■ What is required: Exact copies of all the entries are required.
#####
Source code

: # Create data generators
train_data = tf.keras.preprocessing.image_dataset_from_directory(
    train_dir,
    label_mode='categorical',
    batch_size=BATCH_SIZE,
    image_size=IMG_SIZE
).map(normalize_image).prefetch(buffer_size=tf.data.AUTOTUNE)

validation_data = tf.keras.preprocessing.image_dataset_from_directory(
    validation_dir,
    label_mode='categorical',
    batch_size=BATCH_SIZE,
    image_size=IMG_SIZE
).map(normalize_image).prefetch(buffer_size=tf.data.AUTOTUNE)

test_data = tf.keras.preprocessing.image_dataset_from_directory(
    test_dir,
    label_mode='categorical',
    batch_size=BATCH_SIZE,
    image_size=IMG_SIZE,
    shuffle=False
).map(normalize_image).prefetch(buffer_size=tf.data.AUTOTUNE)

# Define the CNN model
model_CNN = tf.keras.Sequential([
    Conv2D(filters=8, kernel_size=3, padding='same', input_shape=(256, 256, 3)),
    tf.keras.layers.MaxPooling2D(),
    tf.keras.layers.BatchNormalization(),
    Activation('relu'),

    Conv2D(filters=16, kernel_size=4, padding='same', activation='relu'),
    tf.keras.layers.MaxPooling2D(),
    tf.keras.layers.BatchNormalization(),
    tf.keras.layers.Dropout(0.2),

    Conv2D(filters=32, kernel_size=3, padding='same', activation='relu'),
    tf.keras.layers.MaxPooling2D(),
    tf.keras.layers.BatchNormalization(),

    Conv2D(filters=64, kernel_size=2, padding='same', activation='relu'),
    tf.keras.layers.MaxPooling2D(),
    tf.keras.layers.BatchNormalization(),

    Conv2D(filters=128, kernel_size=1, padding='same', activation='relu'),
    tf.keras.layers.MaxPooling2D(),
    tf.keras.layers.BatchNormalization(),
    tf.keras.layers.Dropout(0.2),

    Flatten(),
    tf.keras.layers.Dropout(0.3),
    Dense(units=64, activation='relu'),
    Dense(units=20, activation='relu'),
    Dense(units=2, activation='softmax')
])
#####
■ Exercise output:
Source code

: # Create data generators
train_data = tf.keras.preprocessing.image_dataset_from_directory(
    train_dir,
    label_mode='categorical',
    batch_size=BATCH_SIZE,
    image_size=IMG_SIZE
).map(normalize_image).prefetch(buffer_size=tf.data.AUTOTUNE)

validation_data = tf.keras.preprocessing.image_dataset_from_directory(
    validation_dir,
    label_mode='categorical',
    batch_size=BATCH_SIZE,
    image_size=IMG_SIZE
).map(normalize_image).prefetch(buffer_size=tf.data.AUTOTUNE)

test_data = tf.keras.preprocessing.image_dataset_from_directory(
    test_dir,
    label_mode='categorical',
    batch_size=BATCH_SIZE,
    image_size=IMG_SIZE,
    shuffle=False
).map(normalize_image).prefetch(buffer_size=tf.data.AUTOTUNE)

# Define the CNN model
model_CNN = tf.keras.Sequential([
    Conv2D(filters=8, kernel_size=3, padding='same', input_shape=(256, 256, 3)),
    tf.keras.layers.MaxPooling2D(),
    tf.keras.layers.BatchNormalization(),
    Activation('relu'),

    Conv2D(filters=16, kernel_size=4, padding='same', activation='relu'),
    tf.keras.layers.MaxPooling2D(),
    tf.keras.layers.BatchNormalization(),
    tf.keras.layers.Dropout(0.2),

    Conv2D(filters=32, kernel_size=3, padding='same', activation='relu'),
    tf.keras.layers.MaxPooling2D(),
    tf.keras.layers.BatchNormalization(),

    Conv2D(filters=64, kernel_size=2, padding='same', activation='relu'),
    tf.keras.layers.MaxPooling2D(),
    tf.keras.layers.BatchNormalization(),

    Conv2D(filters=128, kernel_size=1, padding='same', activation='relu'),
    tf.keras.layers.MaxPooling2D(),
    tf.keras.layers.BatchNormalization(),
    tf.keras.layers.Dropout(0.2),

    Flatten(),
    tf.keras.layers.Dropout(0.3),
    Dense(units=64, activation='relu'),
    Dense(units=20, activation='relu'),
    Dense(units=2, activation='softmax')
])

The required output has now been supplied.